Par retour de courriel du lendemain, A______ lui a répondu : "Salut B______, comme discuté auparavant je t'ai dit que je contribuerai à tes études pour cela pas de soucis. Au cas ou j'ai un téléphone et nous sommes parti en vacance ensemble! Tu pouvais en parler à ce moment là? Bref quand on se verra on en discutera de ta sollicitation. (sic)".

b.d. Le 4 août 2020, B______ a déposé plainte contre son père en raison de la cessation des paiements en sa faveur depuis qu'elle avait atteint sa majorité. Elle s'apprêtait à entrer en 4ème année du collège et avait pour ambition d'entreprendre des études universitaires.

c.a. Invité à se déterminer par écrit sur la plainte, A______ s'est référé au jugement de divorce et a contesté devoir encore payer la pension alimentaire de CHF 1'100.- par mois à sa fille. Il se disait toutefois ouvert à une discussion avec cette dernière.

c.b. Le Ministère public (MP), par courriers des 22 octobre et 4 novembre 2020, a pris bonne note de l'engagement de A______ à continuer à contribuer à l'entretien de sa fille jusqu'à ce qu'elle acquière une formation appropriée et lui a octroyé un délai au 11 janvier 2021 pour apporter la preuve du paiement de l'arriéré de pension alimentaire à la partie plaignante, ainsi que de l'accord de cette dernière quant à son montant s'il devait différer de celui fixé par le jugement de divorce.

c.c. Par pli du 11 janvier 2021, A______ a informé le MP qu'il n'avait pas obtenu de la part la partie plaignante les éléments qui lui auraient permis de fixer un montant à payer à titre de contribution pour sa fille majeure, cette dernière ne lui ayant jamais communiqué un budget de ses charges mensuelles ni le détail des revenus de sa mère. Toutefois, dans l'attente des informations requises, il avait décidé de verser à sa fille CHF 800.- par mois, montant fondé sur une estimation de sa part. L'arriéré pour les mois de juin, août à décembre 2020, en CHF 4'800.- ayant été payé le 12 janvier 2021.

Il ressort des échanges antérieurs entre leurs conseils que A______ estimait que le mois de juillet n'était pas dû dans la mesure où B______ avait passé ce mois en vacances avec son père.

c.d. Par requête du 8 avril 2021, B______ a introduit une procédure civile, laquelle a abouti, dans le cadre de la procédure de conciliation, à une transaction d'accord conclue devant le TPI le 8 septembre 2021 (n° ACTPI/234/2021).

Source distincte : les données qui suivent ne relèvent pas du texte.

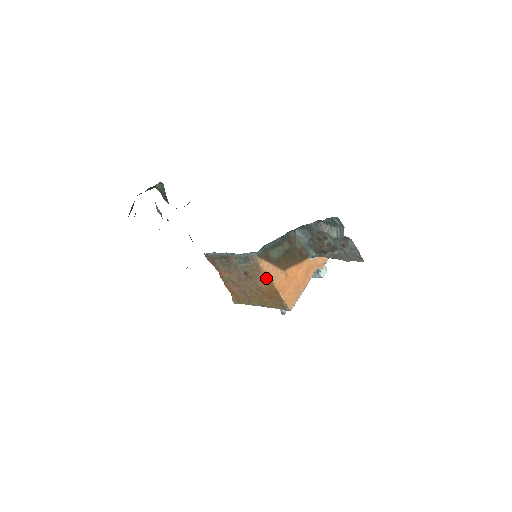
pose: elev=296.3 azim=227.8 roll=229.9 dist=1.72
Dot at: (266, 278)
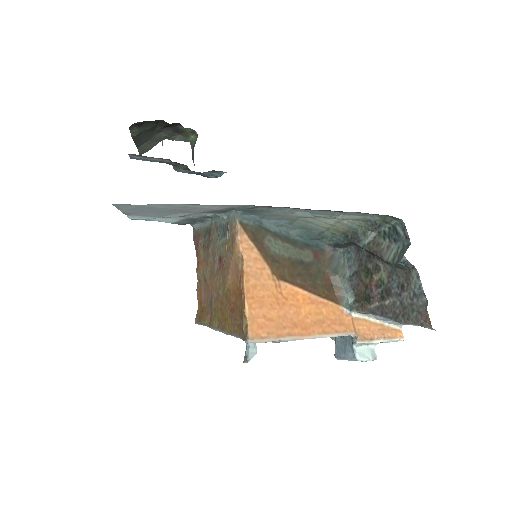
Dot at: (237, 265)
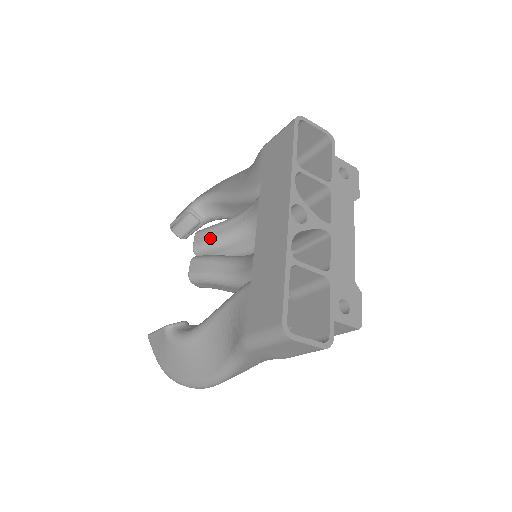
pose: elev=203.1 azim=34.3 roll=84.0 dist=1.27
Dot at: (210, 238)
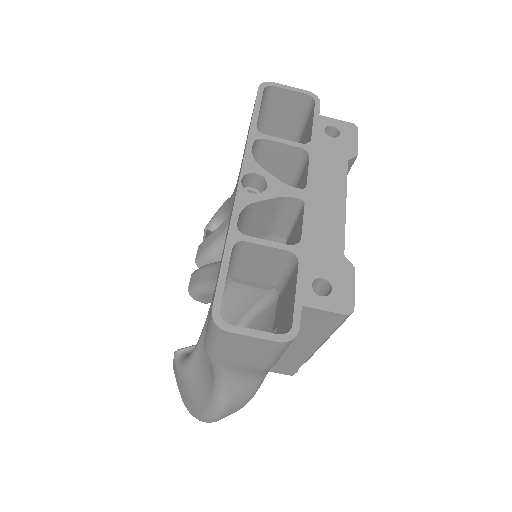
Dot at: (207, 246)
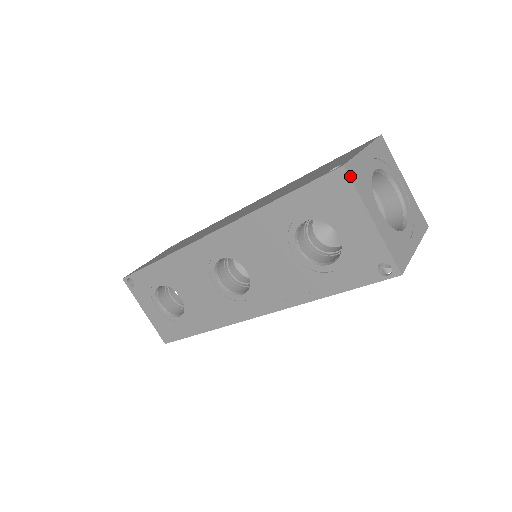
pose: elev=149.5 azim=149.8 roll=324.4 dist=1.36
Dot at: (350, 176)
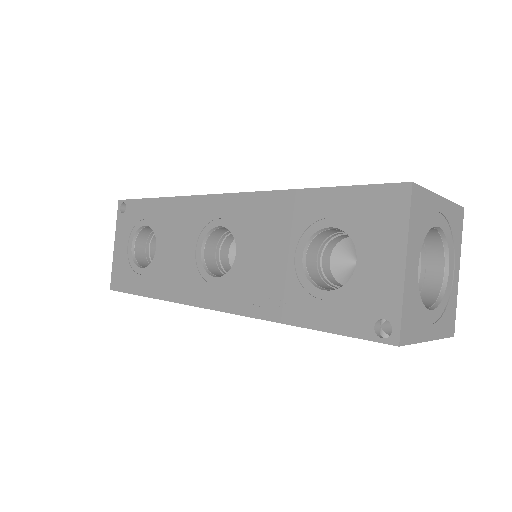
Dot at: (412, 199)
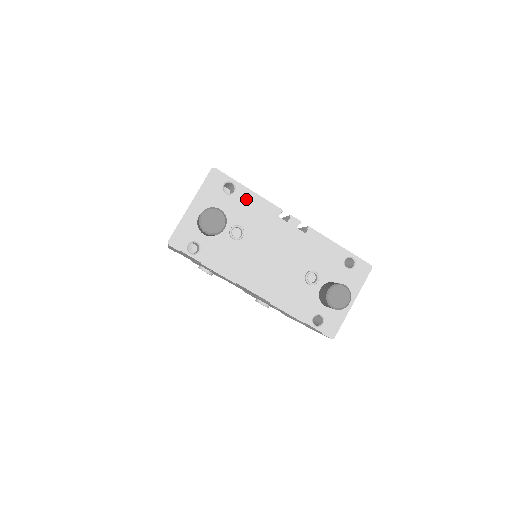
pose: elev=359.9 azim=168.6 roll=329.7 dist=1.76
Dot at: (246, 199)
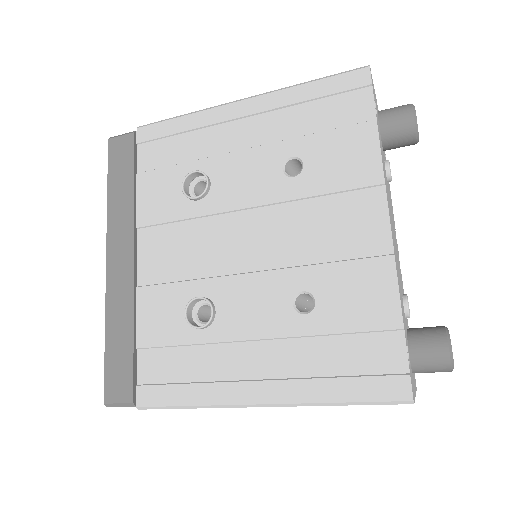
Dot at: occluded
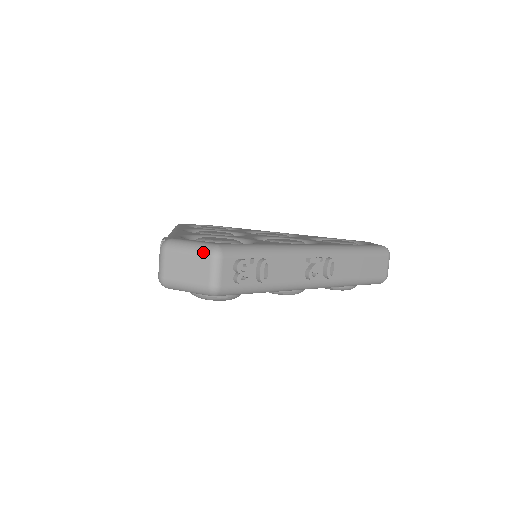
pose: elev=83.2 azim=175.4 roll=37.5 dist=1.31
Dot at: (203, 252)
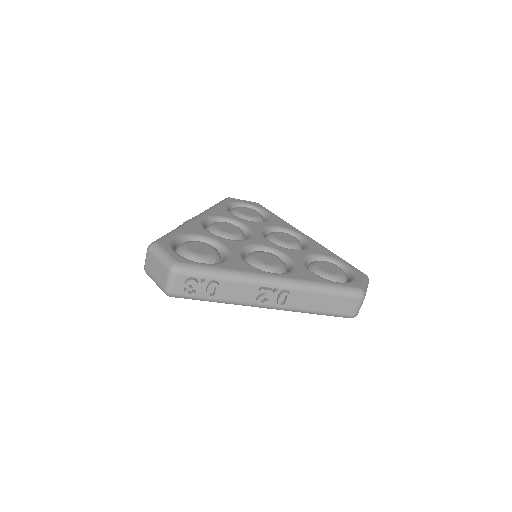
Dot at: (165, 265)
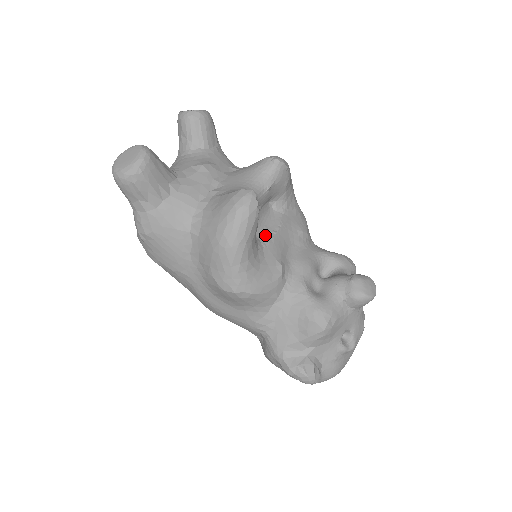
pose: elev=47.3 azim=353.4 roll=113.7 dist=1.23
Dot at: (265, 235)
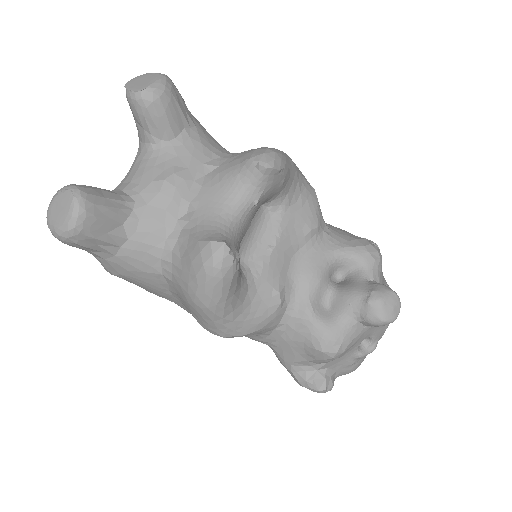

A______ s'est engagé à verser en mains de B______, par mois et d'avance, dès le 1er octobre 2021, la somme de CHF 900.-, allocations d'études en CHF 250.- non comprises, à titre de contribution à son entretien, aussi longtemps que la précitée poursuivra une formation professionnelle ou des études sérieuses et régulières, mais au plus tard jusqu'à ses 25 ans.

d.a. Entendue par le MP le 20 avril 2022, B______ a indiqué maintenir sa plainte pénale, mais ne souhaitait pas répondre à la question du but de cette plainte. Ses relations avec son père étaient encore cordiales en juin et juillet 2020, mais désormais, ils ne se parlaient plus.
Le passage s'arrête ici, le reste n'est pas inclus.